> _WORK REQUEST_:
Please quote exactly the lines below from the line containing "- **Backup and" to the line containing "## 🔹 **6️⃣ Endpoint Security Baseline**", both lines included, and nothing else.

> _SUPPLIED RECORDS_:

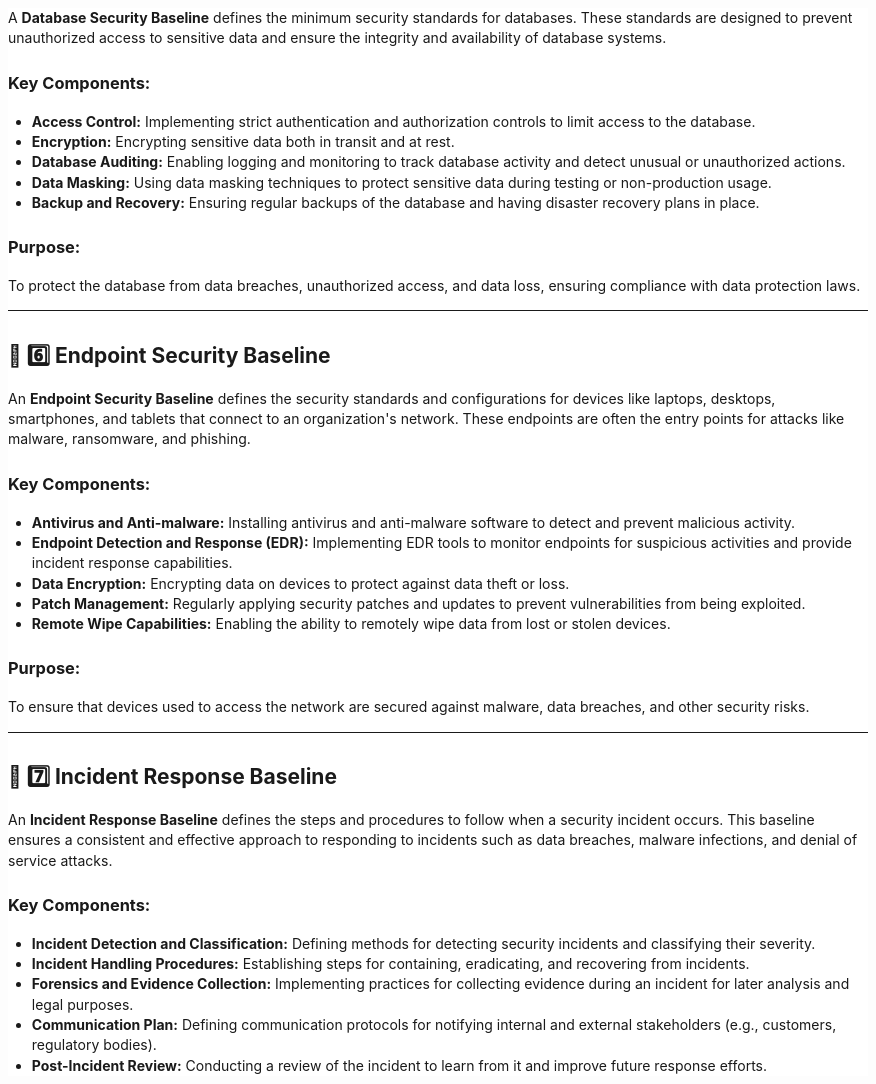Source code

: A **Database Security Baseline** defines the minimum security standards for databases. These standards are designed to prevent unauthorized access to sensitive data and ensure the integrity and availability of database systems.

### **Key Components:**
- **Access Control:** Implementing strict authentication and authorization controls to limit access to the database.
- **Encryption:** Encrypting sensitive data both in transit and at rest.
- **Database Auditing:** Enabling logging and monitoring to track database activity and detect unusual or unauthorized actions.
- **Data Masking:** Using data masking techniques to protect sensitive data during testing or non-production usage.
- **Backup and Recovery:** Ensuring regular backups of the database and having disaster recovery plans in place.

### **Purpose:**  
To protect the database from data breaches, unauthorized access, and data loss, ensuring compliance with data protection laws.

---

## 🔹 **6️⃣ Endpoint Security Baseline**

An **Endpoint Security Baseline** defines the security standards and configurations for devices like laptops, desktops, smartphones, and tablets that connect to an organization's network. These endpoints are often the entry points for attacks like malware, ransomware, and phishing.

### **Key Components:**
- **Antivirus and Anti-malware:** Installing antivirus and anti-malware software to detect and prevent malicious activity.
- **Endpoint Detection and Response (EDR):** Implementing EDR tools to monitor endpoints for suspicious activities and provide incident response capabilities.
- **Data Encryption:** Encrypting data on devices to protect against data theft or loss.
- **Patch Management:** Regularly applying security patches and updates to prevent vulnerabilities from being exploited.
- **Remote Wipe Capabilities:** Enabling the ability to remotely wipe data from lost or stolen devices.

### **Purpose:**  
To ensure that devices used to access the network are secured against malware, data breaches, and other security risks.

---

## 🔹 **7️⃣ Incident Response Baseline**

An **Incident Response Baseline** defines the steps and procedures to follow when a security incident occurs. This baseline ensures a consistent and effective approach to responding to incidents such as data breaches, malware infections, and denial of service attacks.

### **Key Components:**
- **Incident Detection and Classification:** Defining methods for detecting security incidents and classifying their severity.
- **Incident Handling Procedures:** Establishing steps for containing, eradicating, and recovering from incidents.
- **Forensics and Evidence Collection:** Implementing practices for collecting evidence during an incident for later analysis and legal purposes.
- **Communication Plan:** Defining communication protocols for notifying internal and external stakeholders (e.g., customers, regulatory bodies).
- **Post-Incident Review:** Conducting a review of the incident to learn from it and improve future response efforts.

> _EXERCISE OUTPUT_:
- **Backup and Recovery:** Ensuring regular backups of the database and having disaster recovery plans in place.

### **Purpose:**  
To protect the database from data breaches, unauthorized access, and data loss, ensuring compliance with data protection laws.

---

## 🔹 **6️⃣ Endpoint Security Baseline**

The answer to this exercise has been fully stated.